┌────────

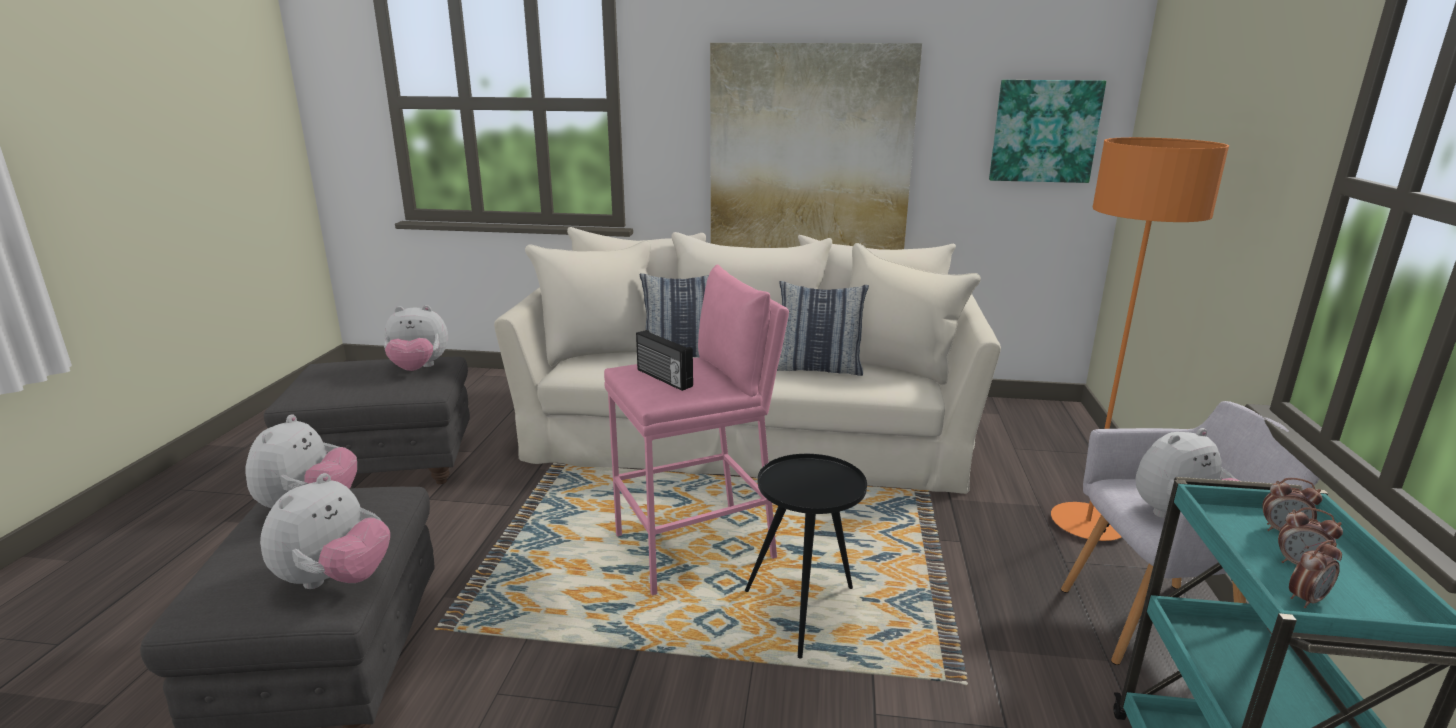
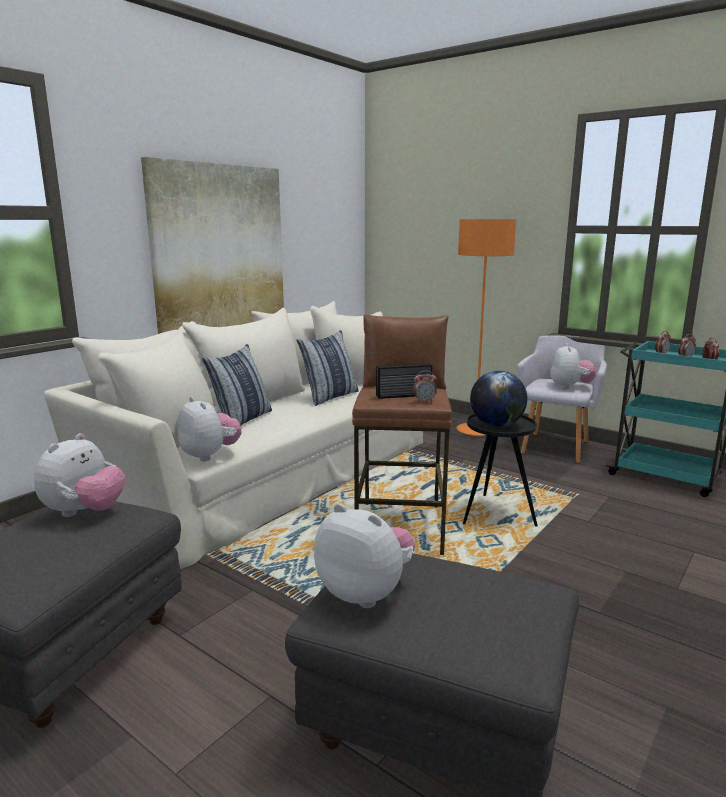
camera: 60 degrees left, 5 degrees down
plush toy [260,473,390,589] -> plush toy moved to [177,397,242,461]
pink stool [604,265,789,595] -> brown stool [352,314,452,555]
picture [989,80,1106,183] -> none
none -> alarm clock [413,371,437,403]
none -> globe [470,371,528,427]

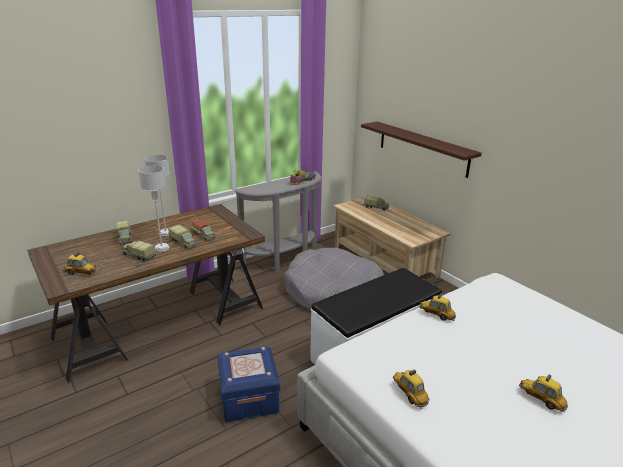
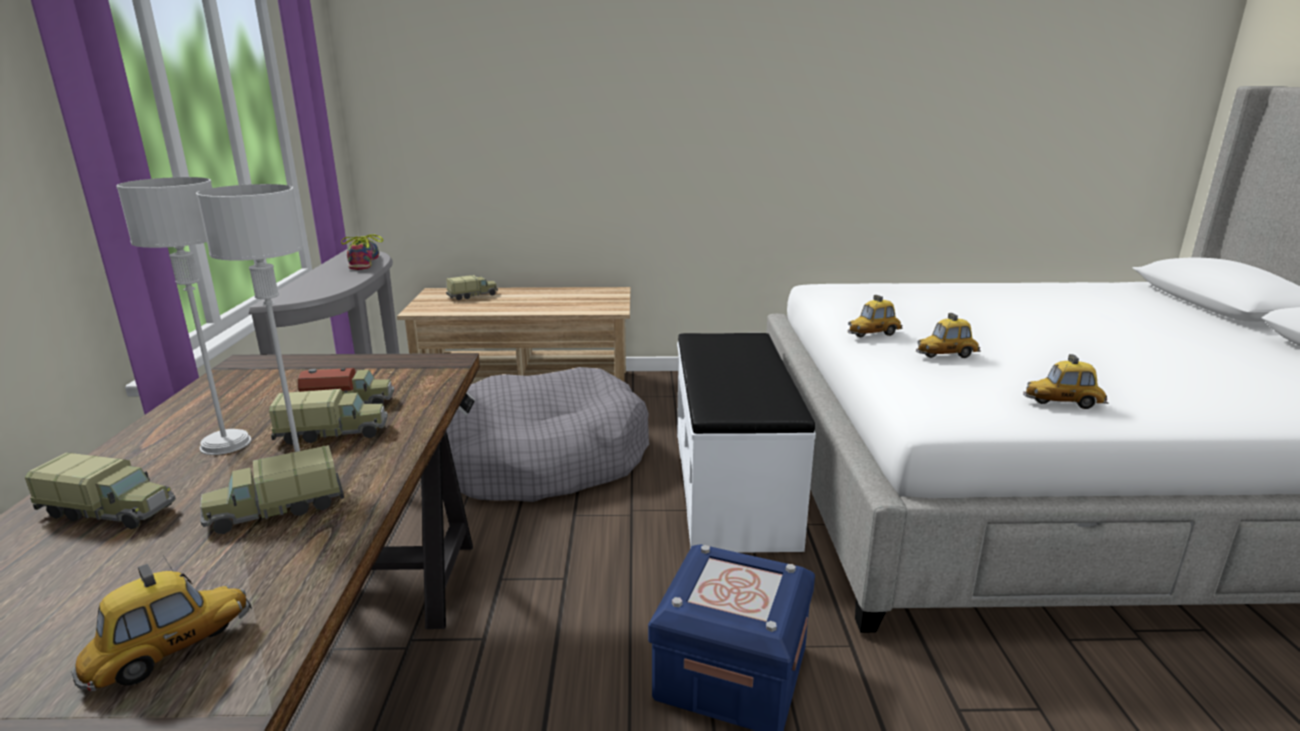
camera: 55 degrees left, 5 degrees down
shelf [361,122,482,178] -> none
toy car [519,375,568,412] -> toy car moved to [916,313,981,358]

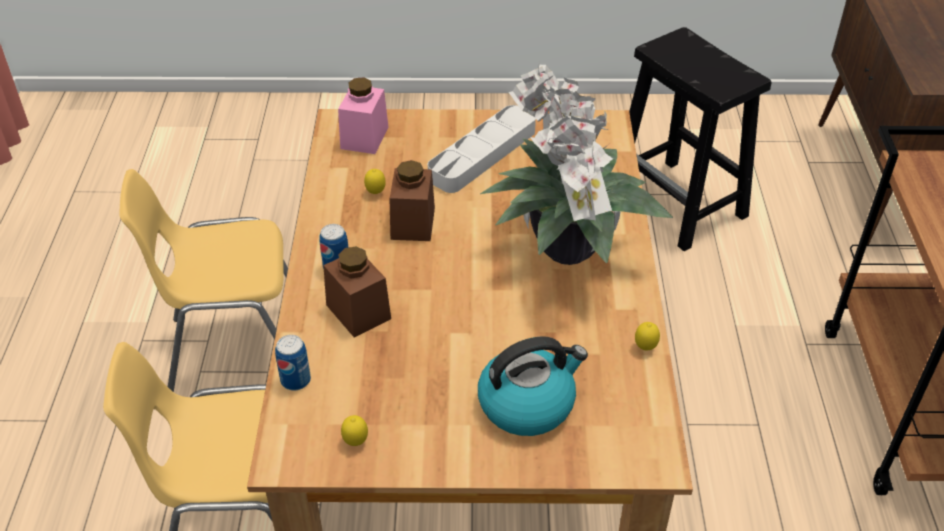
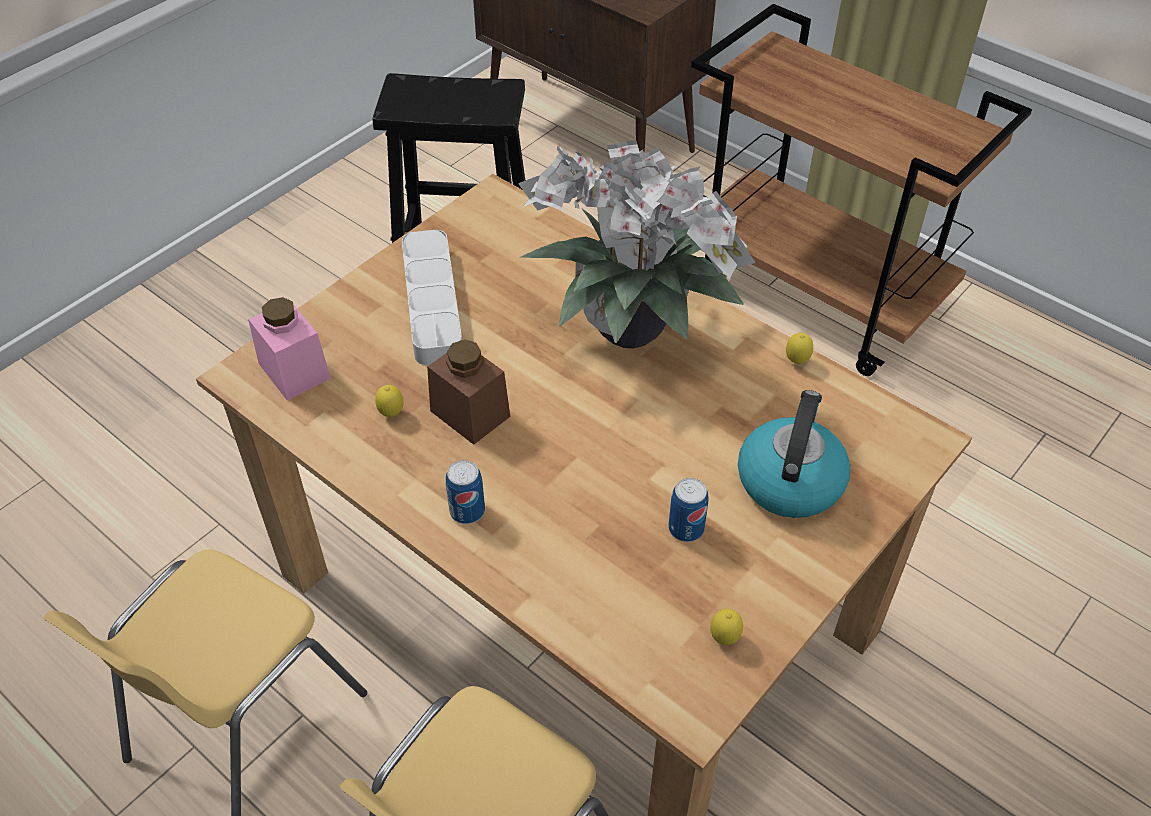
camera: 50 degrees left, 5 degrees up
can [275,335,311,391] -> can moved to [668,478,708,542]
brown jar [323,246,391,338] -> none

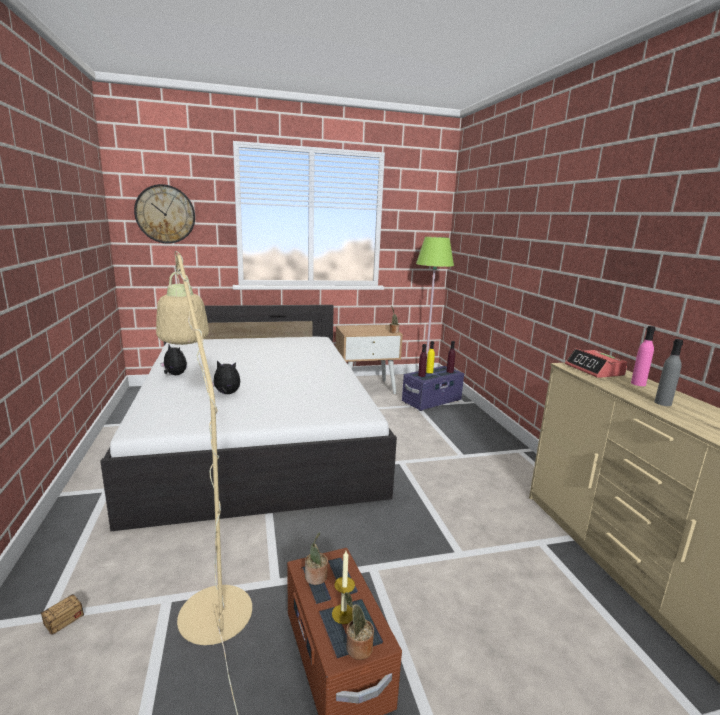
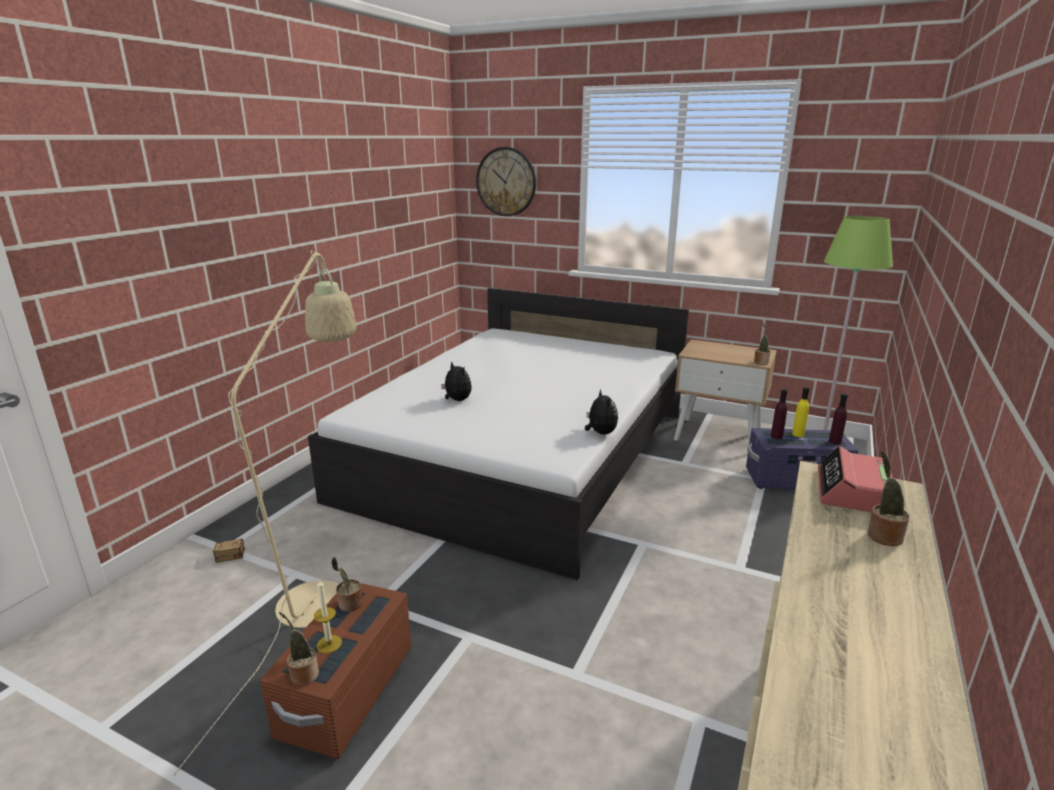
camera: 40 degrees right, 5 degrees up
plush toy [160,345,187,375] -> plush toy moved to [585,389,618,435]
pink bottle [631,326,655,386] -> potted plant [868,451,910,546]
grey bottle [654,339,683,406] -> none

└────────

— What the task requires —
Each entry above should be written out verbatim, minus its pictures.

— Answer space —
camera: 60 degrees left, 5 degrees down
plush toy [260,473,390,589] -> plush toy moved to [177,397,242,461]
pink stool [604,265,789,595] -> brown stool [352,314,452,555]
picture [989,80,1106,183] -> none
none -> alarm clock [413,371,437,403]
none -> globe [470,371,528,427]

camera: 55 degrees left, 5 degrees down
shelf [361,122,482,178] -> none
toy car [519,375,568,412] -> toy car moved to [916,313,981,358]

camera: 50 degrees left, 5 degrees up
can [275,335,311,391] -> can moved to [668,478,708,542]
brown jar [323,246,391,338] -> none

camera: 40 degrees right, 5 degrees up
plush toy [160,345,187,375] -> plush toy moved to [585,389,618,435]
pink bottle [631,326,655,386] -> potted plant [868,451,910,546]
grey bottle [654,339,683,406] -> none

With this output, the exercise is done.